Warraq: In New York, I show the principles of the United States Constitution being applied in a real, vibrant place. I give the term “Western civilization” a physical context in the very concrete of the city. The details of New York’s streets and structures create a believable, breathing image of Western civilization, just as Dickens created believable, breathing characters. See this building, I say—it’s an example of beautiful architecture, one of the glories of New York, and as integral to Western civilization as the works of Shakespeare. See that building—it’s the New York Public Library. Inside the Beaux Arts masterpiece is an institution that embodies key aspects of Western civilization: philanthropy, education, the love of knowledge, the preservation of all the best that has been written and published. Each time you admire the façade of the New York Public Library, you are paying homage to Western civilization. Each time you consult a book in the magnificent Main Reading Room, you are participating in the maintenance of Western civilization. By working and living in New York, you are breathing Western civilization, continuously reminded of its benefits and its values.

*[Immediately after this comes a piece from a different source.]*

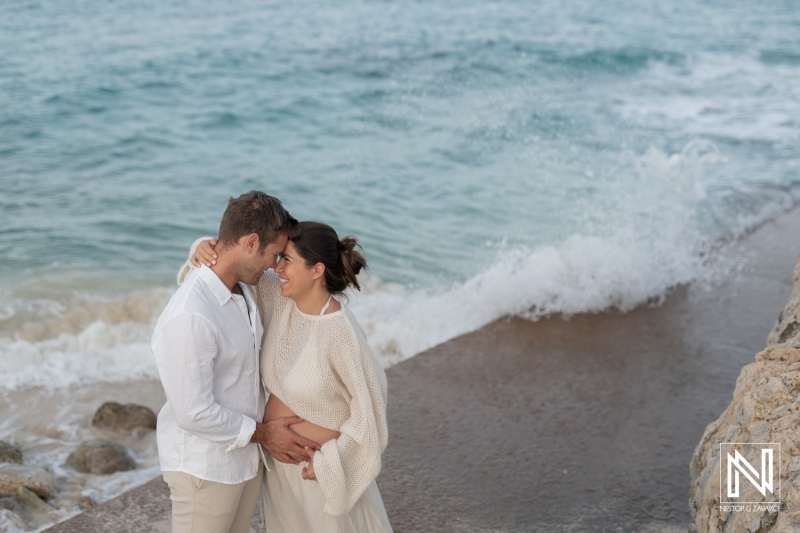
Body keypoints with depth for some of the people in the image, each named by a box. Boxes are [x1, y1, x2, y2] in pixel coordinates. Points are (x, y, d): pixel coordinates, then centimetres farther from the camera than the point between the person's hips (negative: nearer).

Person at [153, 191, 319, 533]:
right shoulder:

Describing a New York street that became known as Tin Pan Alley and the area known as Broadway led me into the Great American Songbook, created by composers and lyricists who were born and lived and worked in that great city. Discussions of Western civilization are too often confined to works of high art that reflect a relatively narrow element of public taste and experience. I maintain that Western popular culture at its best is worthy of respect and should be cherished as much as the operas of Wagner. The work of composers like George Gershwin, born and bred in New York, embodies Western ideals over and above the aesthetic principles of the music itself. I could have written at length about various artists associated with the metropolis—Fred Astaire, P. G. Wodehouse, George Kaufman, the Marx Brothers (born in the Yorkville section of the Upper East Side)—and their contributions to Western popular culture, with creations that are witty, graceful, inspired, and at times touched with genius.
New York, like life, is its own excuse. Nonetheless, no other city in the West—or indeed, in the world—so well exemplifies the inexhaustible possibilities of a modern metropolis, where the inventive and enterprising put into practice the many freedoms guaranteed under the U.S. Constitution. The implausible, well-nigh-miraculous functioning anarchy that we know as New York is adorned with every excellence of Western art. It is a city of manifold suggestions, which ministers to every ambition, engenders a thousand talents, nurtures ingenuity and experimentation.
FP: What changed within Western societies that allowed them to so dramatically outperform other societies over the past 500 years, when that wasn’t the case beforehand?
Warraq: What has made the West successful economically while so many countries in other parts of the world fail to provide adequate food and shelter for their citizens? The short answer is the Scientific Revolution of the Seventeenth Century, and the Industrial Revolution of the Eighteenth Century, both depended on European Culture, Economic and Political Freedom, that is the institutions and habits of mind developed over two millennia.
Thus we can no longer defend the notion that Western prosperity is founded on the exploitation of poor people in the Third World. The rich countries are rich because of their practices at home, and because of their readiness to adopt and adapt new things, such as Chinese inventions or New World crops. Jared Diamond concluded that the “proximate factors” in Europe’s ascendance were “its development of a merchant class, capitalism, and patent protection for inventions, its failure to develop absolute despots and crushing taxation, and its Greco-Judeo-Christian tradition of empirical inquiry.” Ironically, given Diamond’s otherwise anti-Western animus, some readers disparaged this view as ethnocentric, or as “utterly conventional Eurocentric history,” in James M. Blaut’s words. But Diamond, in fact, was pointing to some key ingredients of Western success; and behind those proximate factors were culture, ideas, and attitudes.